▶ Requirement:
Below are some records. Say how many of their lines contain the string "women", and give nothing but the number.

Stored dataset items

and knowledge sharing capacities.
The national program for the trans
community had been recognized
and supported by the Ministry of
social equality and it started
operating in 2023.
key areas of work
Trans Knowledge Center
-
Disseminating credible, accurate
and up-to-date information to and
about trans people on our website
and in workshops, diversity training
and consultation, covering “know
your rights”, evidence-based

--

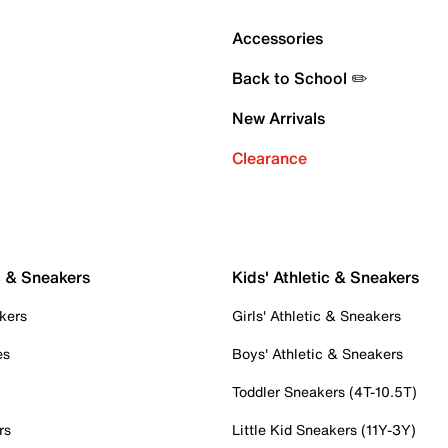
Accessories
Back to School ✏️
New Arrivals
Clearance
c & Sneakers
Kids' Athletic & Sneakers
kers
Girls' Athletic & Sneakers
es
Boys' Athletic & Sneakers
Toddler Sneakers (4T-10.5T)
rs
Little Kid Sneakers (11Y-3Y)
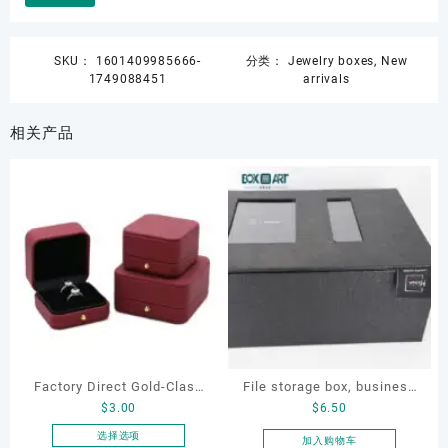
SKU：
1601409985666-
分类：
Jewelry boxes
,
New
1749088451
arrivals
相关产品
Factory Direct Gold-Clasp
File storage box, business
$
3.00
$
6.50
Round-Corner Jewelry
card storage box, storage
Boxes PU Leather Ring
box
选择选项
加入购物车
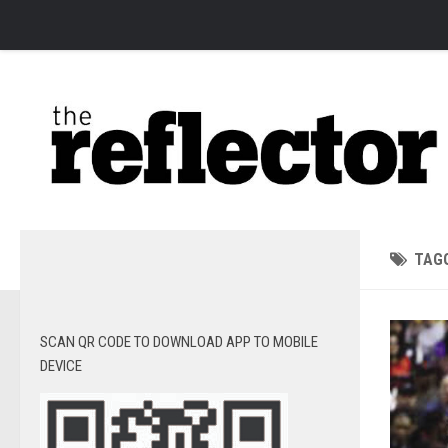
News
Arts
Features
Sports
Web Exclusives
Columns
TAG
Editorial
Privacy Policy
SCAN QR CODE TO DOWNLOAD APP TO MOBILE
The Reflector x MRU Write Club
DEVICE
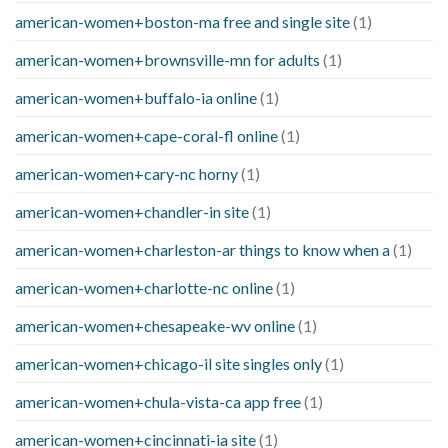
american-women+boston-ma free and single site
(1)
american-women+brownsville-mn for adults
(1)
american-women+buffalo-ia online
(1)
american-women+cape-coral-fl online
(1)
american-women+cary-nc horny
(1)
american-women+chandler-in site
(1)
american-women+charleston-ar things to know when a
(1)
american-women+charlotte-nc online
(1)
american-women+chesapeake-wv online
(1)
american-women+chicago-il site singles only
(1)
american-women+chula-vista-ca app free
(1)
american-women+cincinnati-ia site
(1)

▶ Task response:
12